When asked about his decision, King explained the importance of promoting a device like the Kindle. "I'm not sure that it won't [replace books]," he said, "[But] the book is not the important part. The book is the delivery system. The important thing is the story and talent." He admits, however, that even his beloved e-reader has some deficiencies with which the conventional book is not afflicted. He elaborates, "If you drop a book in the toilet, you can fish it out and dry it off and read it. If you drop your Kindle in the toilet, you're done." Yes, folks, it's true – the dangers of light bathroom reading with your Kindle are impossible to deny.

And there are other disadvantages to an e-reader, most a little less obscure.  Although some may prefer to have all their books accessible in a central location, this short-sightedness allows the risk of losing every book "owned" in a single slip of irresponsibility. As with a computer screen, some models also strain eyesight (more than reading under the covers with a flashlight ever did while growing up). There has always been a push to limit screen-time, but the e-reader increases that time exponentially.

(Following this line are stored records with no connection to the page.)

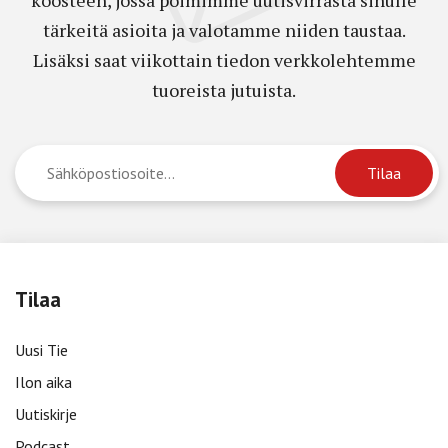
tärkeitä asioita ja valotamme niiden taustaa.
Lisäksi saat viikottain tiedon verkkolehtemme
tuoreista jutuista.
Tilaa
Uusi Tie
Ilon aika
Uutiskirje
Podcast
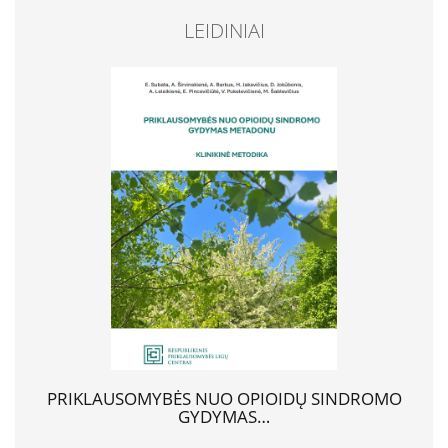
Karjera
LEIDINIAI
Savanorių anketa
DUK
Leidiniai
PRIKLAUSOMYBĖS NUO OPIOIDŲ SINDROMO
GYDYMAS…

While the e-reader does attempt to replicate the benefits of hands-on interaction with a printed book – it allows highlighting and note-taking and even doggie-ears – it falls short. These "apps" don't seem to measure up to a real highlighter, pencil, and margins. Also, according to one avid e-reader user, the navigation of some titles can be "less than convenient."

A virtual library has even been created, although selection is still limited, for e-readers to "borrow" and "return." Despite the arguments for convenience, this removes an integral part of the library experience. I still own my first library card, despite its expiration dated back to some time in the 90s. That card represents the very first time I signed something as my own. I remember the librarian, a hunched, wrinkly old woman who shuffled behind the counter and checked out my first heaping pile of books with a softened smile. Do we really want to remove the human contact associated with such a fundamental milestone? Diana Buss, a director of product management and a fervent book lover, points out that near-future generations "won't remember their first or favorite books by the way the book looked or smelled. [They won't] establish the same strong connections with literature." One has to wonder how far we, in the present, are willing to take our virtual era.

But there is something to be said, I'll admit, for the convenience of having a plethora of reading material anytime, anywhere. I take into account the expanded accessibility, and I – grudgingly – tip my proverbial hat to the Kindle. I won't (at least not outwardly) scorn its uses or users. What the e-reader needs, as with any invention, is to be used in moderation. Embrace the new while not disregarding the old; realize that the Kindle stands upon the shoulders of a centuries old printed legacy. For those of you who doown a Kindle, continue to reap the benefits.

Just keep it far away from your toilet.